[Source material Boundary: Start]
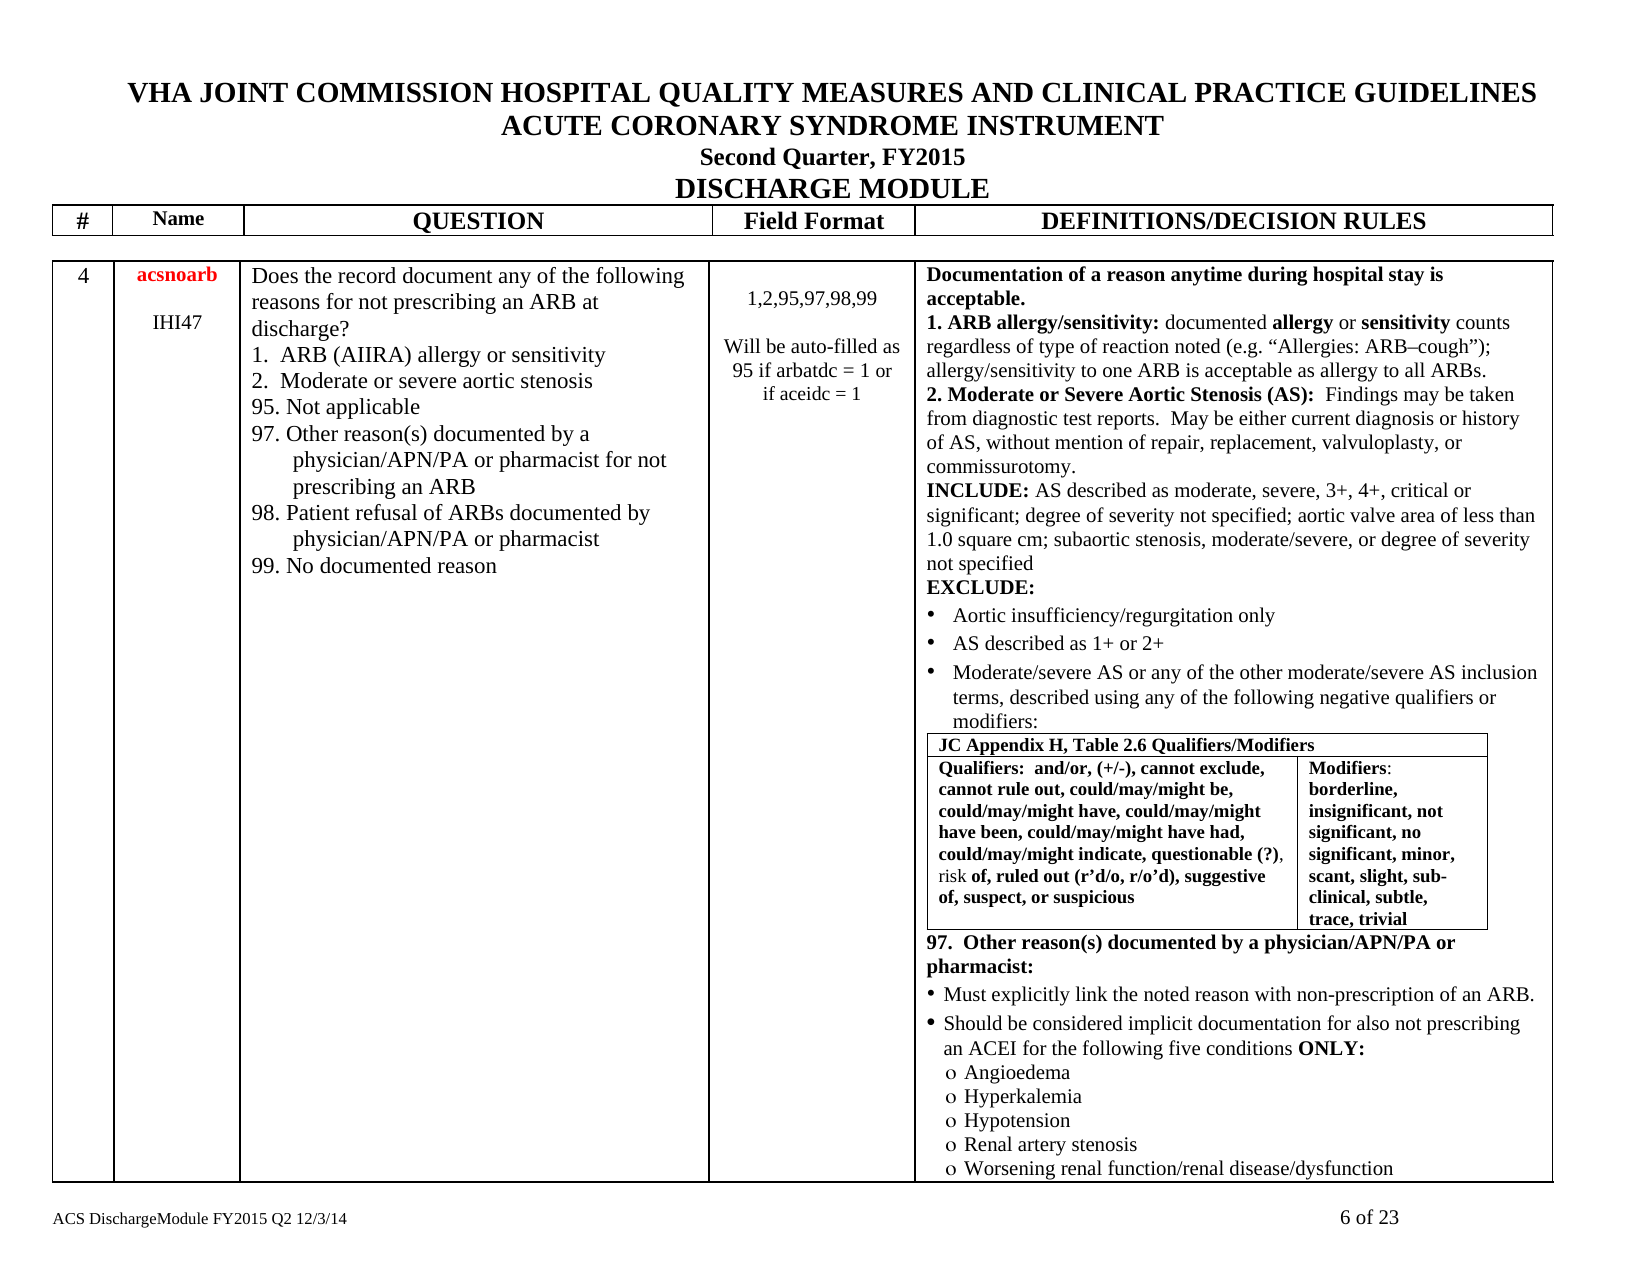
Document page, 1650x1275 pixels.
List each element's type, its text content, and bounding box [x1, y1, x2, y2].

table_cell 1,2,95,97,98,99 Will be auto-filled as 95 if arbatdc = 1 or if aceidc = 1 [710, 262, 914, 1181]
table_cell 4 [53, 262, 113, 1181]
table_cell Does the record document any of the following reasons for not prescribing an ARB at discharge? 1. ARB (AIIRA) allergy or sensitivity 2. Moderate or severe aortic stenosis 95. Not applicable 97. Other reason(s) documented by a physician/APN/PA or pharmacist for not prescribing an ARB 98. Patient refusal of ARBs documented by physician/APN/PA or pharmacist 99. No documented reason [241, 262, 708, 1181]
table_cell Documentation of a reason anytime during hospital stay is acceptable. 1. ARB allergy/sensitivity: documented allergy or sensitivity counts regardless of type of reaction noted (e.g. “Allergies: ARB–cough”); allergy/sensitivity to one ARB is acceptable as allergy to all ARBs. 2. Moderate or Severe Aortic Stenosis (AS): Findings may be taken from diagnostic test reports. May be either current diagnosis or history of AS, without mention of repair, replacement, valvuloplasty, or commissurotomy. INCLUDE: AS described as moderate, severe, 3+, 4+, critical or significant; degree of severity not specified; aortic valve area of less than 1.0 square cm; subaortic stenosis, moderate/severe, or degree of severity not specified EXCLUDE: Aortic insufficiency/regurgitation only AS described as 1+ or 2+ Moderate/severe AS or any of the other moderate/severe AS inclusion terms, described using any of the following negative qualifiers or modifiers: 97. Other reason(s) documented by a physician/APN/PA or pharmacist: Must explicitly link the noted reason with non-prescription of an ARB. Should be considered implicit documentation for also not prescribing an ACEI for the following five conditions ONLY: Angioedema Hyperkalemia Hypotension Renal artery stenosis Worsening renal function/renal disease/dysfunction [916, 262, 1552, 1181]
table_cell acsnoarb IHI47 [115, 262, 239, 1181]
[Source material Boundary: End]
The records above are to be reproduced exactly; the pictures are to be left out.

Document page, 1650x1275 pixels.
List each element's type, its text content, and bounding box [x1, y1, x2, y2].

table_cell 1,2,95,97,98,99 Will be auto-filled as 95 if arbatdc = 1 or if aceidc = 1 [710, 262, 914, 1181]
table_cell 4 [53, 262, 113, 1181]
table_cell Does the record document any of the following reasons for not prescribing an ARB at discharge? 1. ARB (AIIRA) allergy or sensitivity 2. Moderate or severe aortic stenosis 95. Not applicable 97. Other reason(s) documented by a physician/APN/PA or pharmacist for not prescribing an ARB 98. Patient refusal of ARBs documented by physician/APN/PA or pharmacist 99. No documented reason [241, 262, 708, 1181]
table_cell Documentation of a reason anytime during hospital stay is acceptable. 1. ARB allergy/sensitivity: documented allergy or sensitivity counts regardless of type of reaction noted (e.g. “Allergies: ARB–cough”); allergy/sensitivity to one ARB is acceptable as allergy to all ARBs. 2. Moderate or Severe Aortic Stenosis (AS): Findings may be taken from diagnostic test reports. May be either current diagnosis or history of AS, without mention of repair, replacement, valvuloplasty, or commissurotomy. INCLUDE: AS described as moderate, severe, 3+, 4+, critical or significant; degree of severity not specified; aortic valve area of less than 1.0 square cm; subaortic stenosis, moderate/severe, or degree of severity not specified EXCLUDE: Aortic insufficiency/regurgitation only AS described as 1+ or 2+ Moderate/severe AS or any of the other moderate/severe AS inclusion terms, described using any of the following negative qualifiers or modifiers: 97. Other reason(s) documented by a physician/APN/PA or pharmacist: Must explicitly link the noted reason with non-prescription of an ARB. Should be considered implicit documentation for also not prescribing an ACEI for the following five conditions ONLY: Angioedema Hyperkalemia Hypotension Renal artery stenosis Worsening renal function/renal disease/dysfunction [916, 262, 1552, 1181]
table_cell acsnoarb IHI47 [115, 262, 239, 1181]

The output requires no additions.